Last Thursday, the court heard a Crown police witness say she did not keep a list of videos showing the protests despite being ordered to download the videos from a list she was given.

Sgt. Joanne Pilotte of the Ottawa Police Service concluded her testimony last Thursday on behalf of the Crown and was cross-examined during the last portions of the “voir dire,” or trial within a trial. This mini-trial will determine whether certain social media posts will be allowed as evidence.

Justice Heather Perkins-McVey has yet to make a ruling on whether to allow the social media postings to be submitted into court.

During the third and fourth days of the trial, Perkins-McVey reportedly noted her unhappiness with the Crown after it submitted thousands of pages of evidence against the protest organizers all at once.

•••

PROBLEMS:
- 1) Answer these questions about the court report:
(a) Which police service is Sgt. Joanne Pilotte with?
(b) What will the "voir dire" decide?
(c) On which days of the trial did Perkins-McVey reportedly voice her unhappiness with the Crown?
- 2) Does each statement agree with the court report? Answer yes or no, quoting the words from the report that decide it.
(a) Pilotte testified for the defense.
(b) The judge has already ruled on the social media postings.
(c) The Crown handed over its evidence against the protest organizers all at once.
- 3) Write the next part of the court report, starting after its final sentence.
You won't need the records.

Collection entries

•••

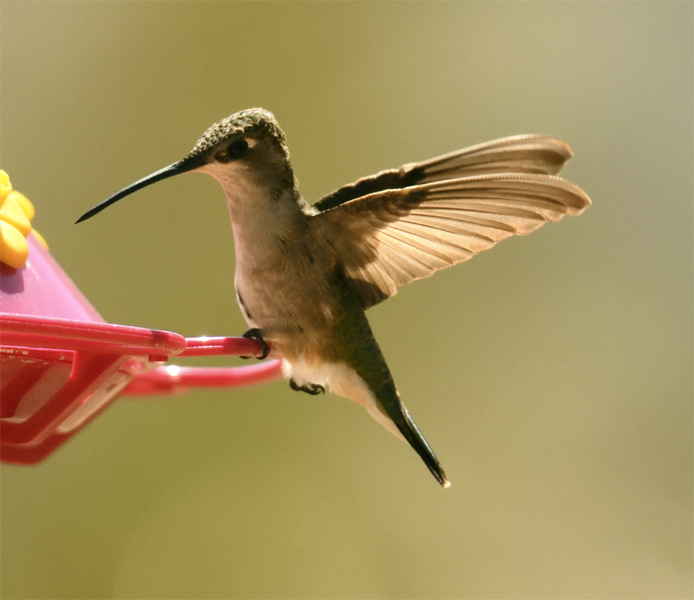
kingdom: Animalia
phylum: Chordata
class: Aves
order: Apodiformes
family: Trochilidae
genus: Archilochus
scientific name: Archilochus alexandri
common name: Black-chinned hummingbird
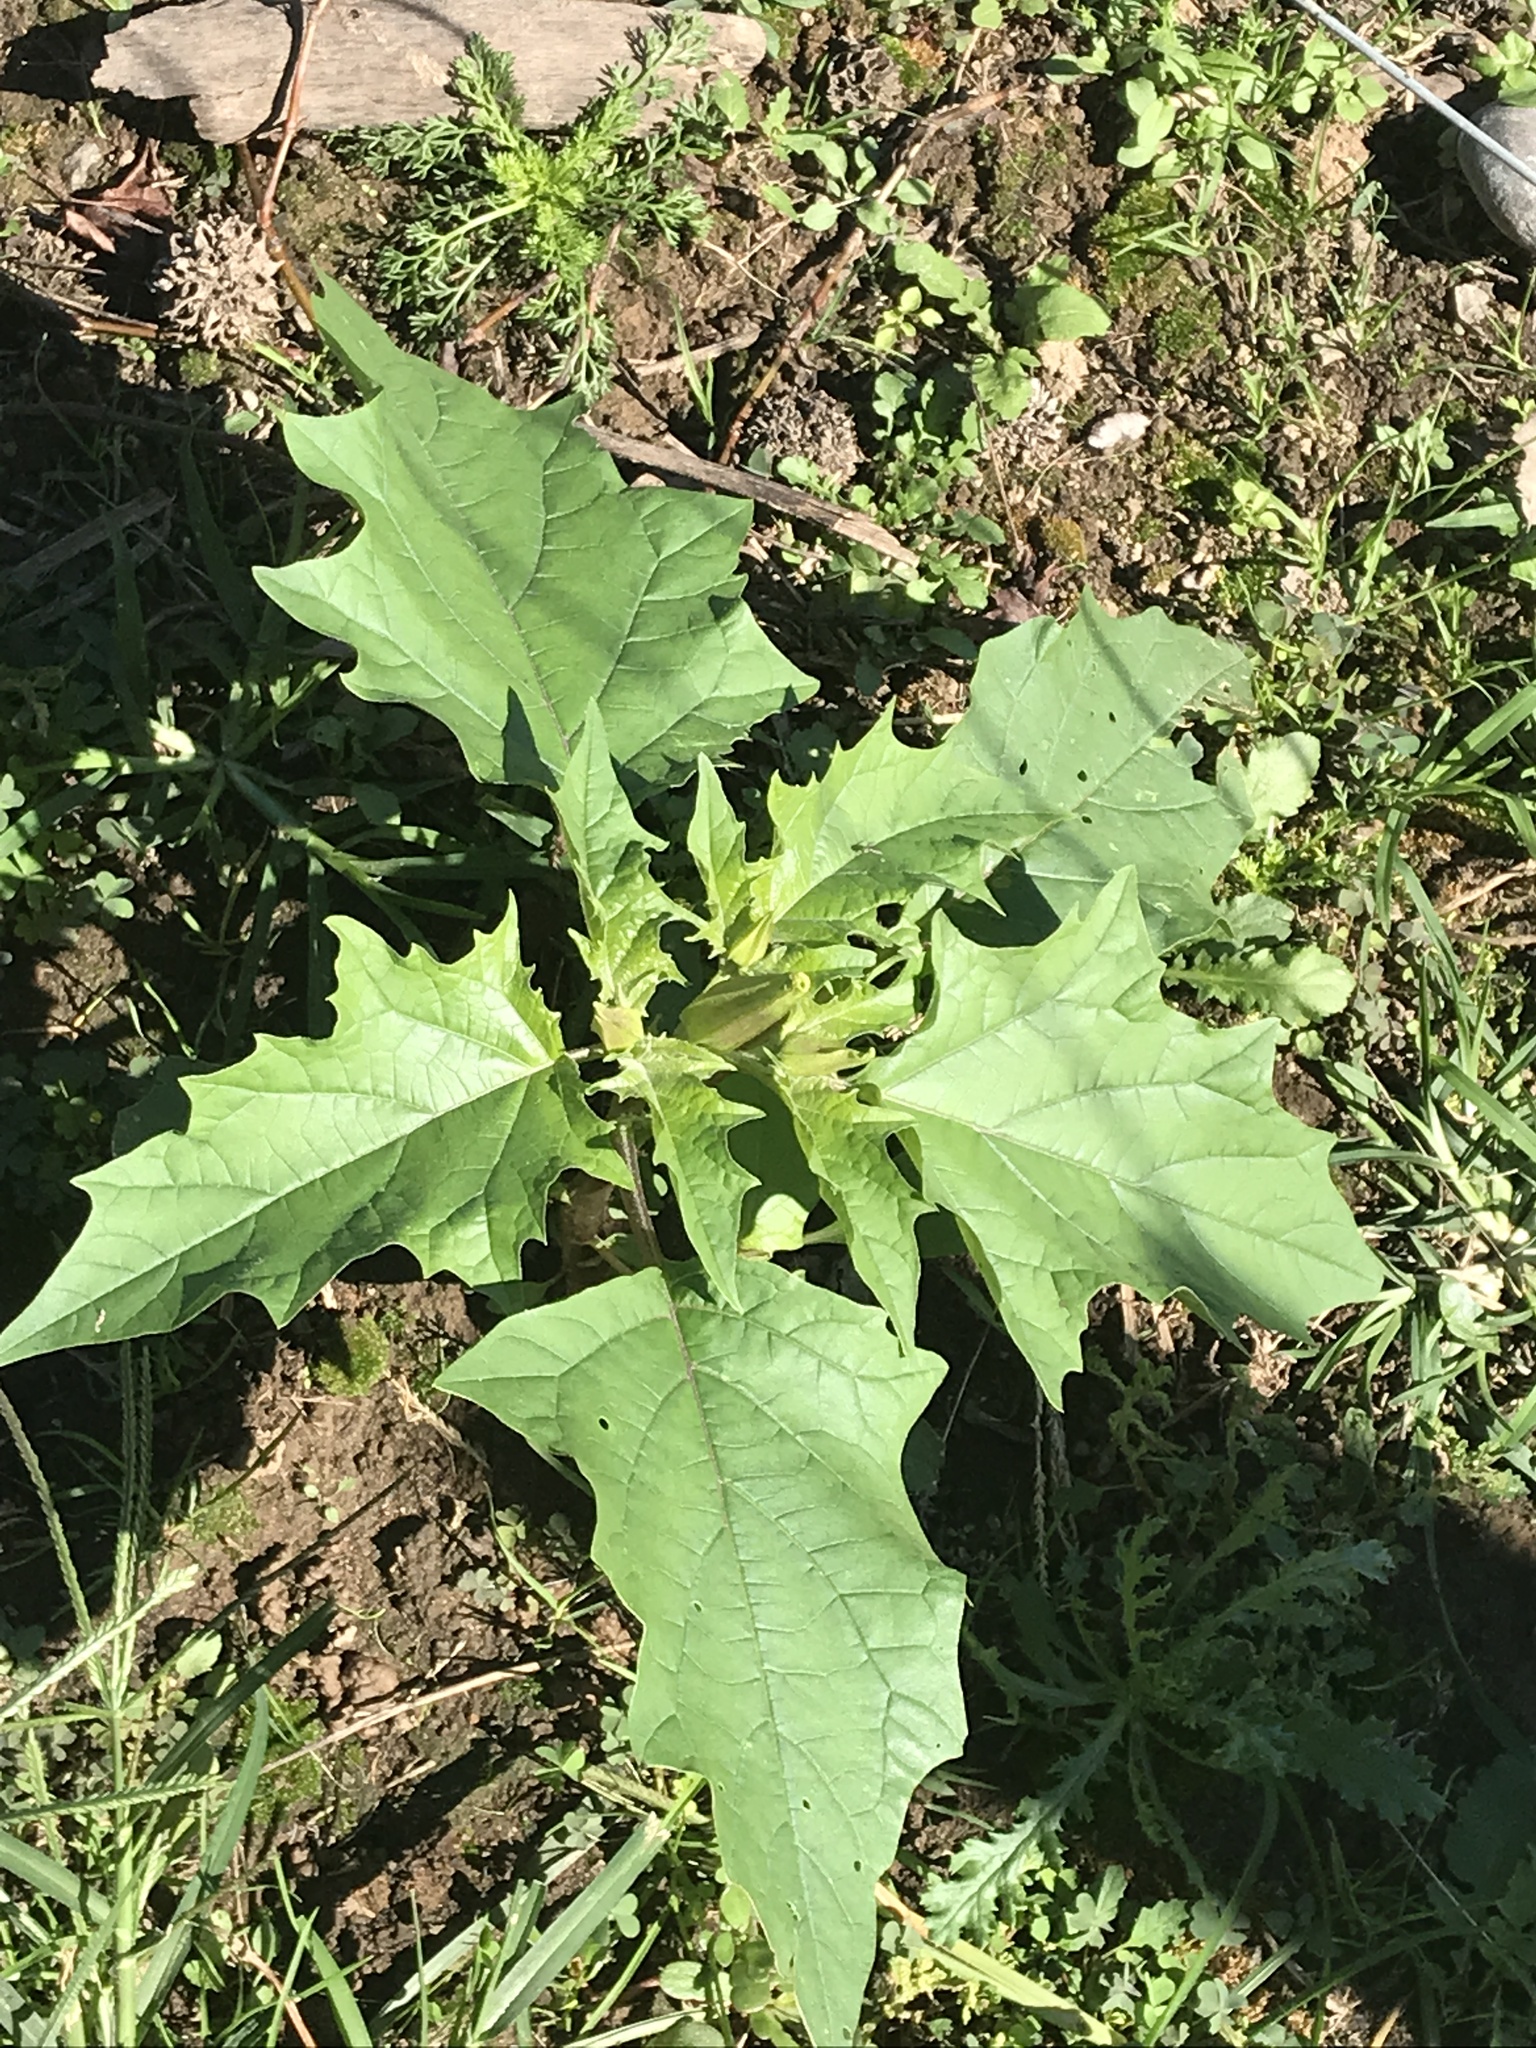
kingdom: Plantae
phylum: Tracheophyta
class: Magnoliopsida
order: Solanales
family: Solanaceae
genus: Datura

•••

OUTPUTS FOR THE TASKS:
- 1)
(a) The Ottawa Police Service.
(b) Whether certain social media posts will be allowed as evidence.
(c) The third and fourth days.

- 2)
(a) No: "concluded her testimony last Thursday on behalf of the Crown"
(b) No: "has yet to make a ruling on whether to allow the social media postings to be submitted into court"
(c) Yes: "submitted thousands of pages of evidence against the protest organizers all at once"

- 3)
On the fifth day, Greenspon argued against allowing the Crown to be allowed to submit evidence to the court from local civilians who claimed the truckers’ horn-honking affected their well-being.

During the sixth day, the court began viewing multiple social media posts showing Lich calling for protesters to be “peaceful” and even to “pray for the Prime Minister.”

On the seventh day, the court also viewed a press conference in which Lich and Barber called for media fairness in coverage of the protests.

The Democracy Fund (TDF) is crowdfunding Lich’s legal costs. Court resumed today.